Bills passed in the final week:

  • Bills (SB454-Marsden and HB1491-O’Quinn) to allow Appalachian Power and Dominion Energy to recover costs of experimental work on small modular nuclear reactors through ratepayer adjustment clauses passed both chambers.
  • HB959 to bring towing rules in Northern Virginia in line with the rest of the Commonwealth requiring written authorization from a property owner before cars on the property can be towed passed both chambers with near unanimous support.
  • A bill (HB81-Simon) to eliminate the common-law crime of suicide passed on a party-line vote in the Senate and with bipartisan support in the House.
  • Bills (HB398-McQuinn; and SB586-Pekarsky) to prevent suspensions and expulsions from school without first attempting alternative evidence-based restorative methods passed the House and Senate.
  • A bill (HB1354-Martinez) to prohibit declawing cats passed with bipartisan support.
  • Senate (SB719-Bagby) and House (HB1244-Cole) versions of a bill to restrict the use of solitary confinement passed on party-line votes.
  • SB334 (Salim) to prevent plea bargaining that requires someone to give up 4th Amendment rights or the right to expunge or seal their criminal records passed both chambers on party-line votes.
  • And, importantly, the conference committee budget bills HB29 and HB30 were voted on the House and Senate floors. The budget includes 3% raises for teachers and state employees, money for WMATA, mandatory RGGI rejoining, and no language relating to a Capitals-Wizards arena in Alexandria.

Governor’s actions on early bills:

  • By the Virginia Constitution, a Governor has seven days to act on those bills passed with at least seven days remaining in session. He thus acted on about 75 bills on Friday. These and his actions on all other bills will be taken up by the General Assembly at the reconvene session April 17.
  • He signed 64 bills into law, including:
    • HB174 (Henson) and SB101 (Ebbin) affirming marriage is lawful regardless of sex of individuals.
    • HB477 (Coyner) and SB50 (Locke) extending the sunset date of the Eviction Diversion Pilot Program.
    • SB46 (Van Valkenburg) and HB48 (Helmer) to prohibit legacy admissions in Virginia public universities.
  • He vetoed 8 bills, including:
    • HB46 (Bennett-Parker) and SB47 (Favola) restricting who a firearm can be transferred to following a domestic abuse conviction or protective order. Youngkin’s explanation here.

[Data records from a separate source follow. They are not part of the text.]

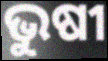
ଭୁଷୀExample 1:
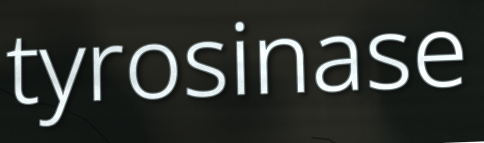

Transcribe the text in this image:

tyrosinase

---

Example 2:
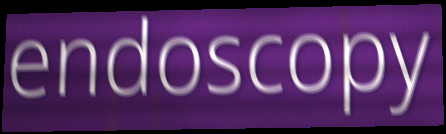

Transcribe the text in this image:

endoscopy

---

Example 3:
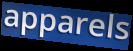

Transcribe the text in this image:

apparels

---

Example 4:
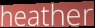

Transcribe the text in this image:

heather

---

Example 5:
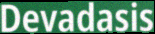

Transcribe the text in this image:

Devadasis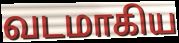
வடமாகிய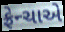
ફ્રેન્ચાએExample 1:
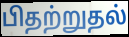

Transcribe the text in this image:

பிதற்றுதல்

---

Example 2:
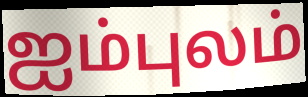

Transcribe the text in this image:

ஐம்புலம்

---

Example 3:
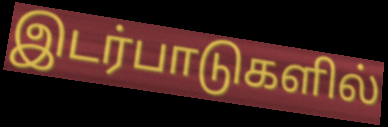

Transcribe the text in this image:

இடர்பாடுகளில்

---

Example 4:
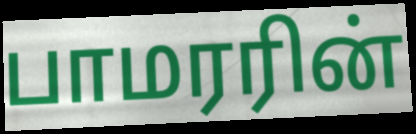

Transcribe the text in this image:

பாமரரின்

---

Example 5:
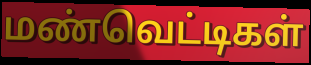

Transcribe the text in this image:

மண்வெட்டிகள்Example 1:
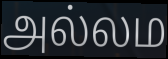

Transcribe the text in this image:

அல்லம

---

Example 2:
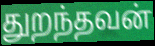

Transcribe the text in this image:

துறந்தவன்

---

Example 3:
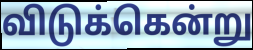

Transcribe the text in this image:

விடுக்கென்று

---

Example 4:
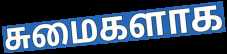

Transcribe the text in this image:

சுமைகளாக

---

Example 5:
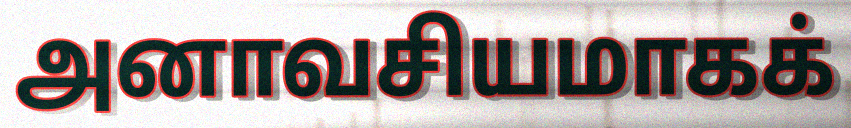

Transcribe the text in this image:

அனாவசியமாகக்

    • HB833 (Cousins) and SB115 (Lucas), which passed the Senate 40-0 and the House 56-43, affirming that possession or use of marijuana do not constitute child abuse or neglect for purposes of child custody or visitation. His explanation here.

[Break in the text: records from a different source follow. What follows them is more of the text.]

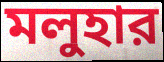
মলুহারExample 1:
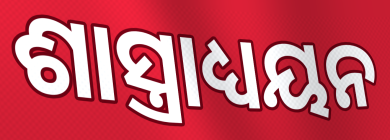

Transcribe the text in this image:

ଶାସ୍ତ୍ରାଧ୍ୟୟନ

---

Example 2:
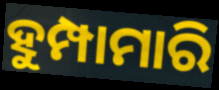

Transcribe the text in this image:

ହୁମ୍ପାମାରି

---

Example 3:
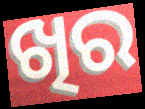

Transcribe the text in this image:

ଖିର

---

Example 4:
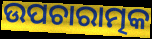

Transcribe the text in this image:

ଉପଚାରାତ୍ମକ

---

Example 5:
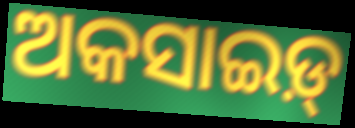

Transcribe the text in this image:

ଅକସାଇଡ଼୍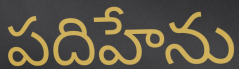
పదిహేను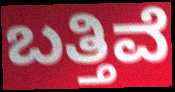
ಬತ್ತಿವೆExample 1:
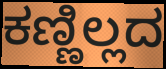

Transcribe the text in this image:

ಕಣ್ಣಿಲ್ಲದ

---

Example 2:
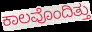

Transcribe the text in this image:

ಕಾಲವೊಂದಿತ್ತು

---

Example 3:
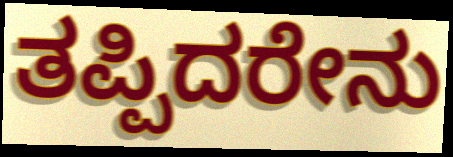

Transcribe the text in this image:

ತಪ್ಪಿದರೇನು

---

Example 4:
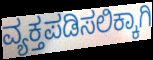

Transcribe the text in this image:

ವ್ಯಕ್ತಪಡಿಸಲಿಕ್ಕಾಗಿ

    • SB606 (Van Valkenburg) and HB1177 (Sickles), which would require Virginia to rejoin ERIC, the Electronic [voter] Registration Information Center, which MAGA conspiracy theories focus on. His explanation here.
    • SB235 (Hashmi) and HB571 (Delaney), which clarify that law on parental notification of material with explicit content is NOT to be interpreted as permission to ban books. His explanation here.
  • He sent back amendments on another 12 bills, including:
    • HB819 (Mundon King) and SB238 (Hashmi) mandating insurance coverage of contraceptives. His amendment adds a religious exemption–which is already implied by the SCOTUS Hobby Lobby ruling.
    • HB498 (Cohen), which requires School Boards to establish a policy for notifying parents at the beginning of the school year about the safe storage of firearms around children. His “poison pill” amendment adds a re-enactment clause that the bill doesn’t take effect until the DOE creates a list of parent rights and responsibilities over a bunch of other items totally unrelated to the intent of this bill.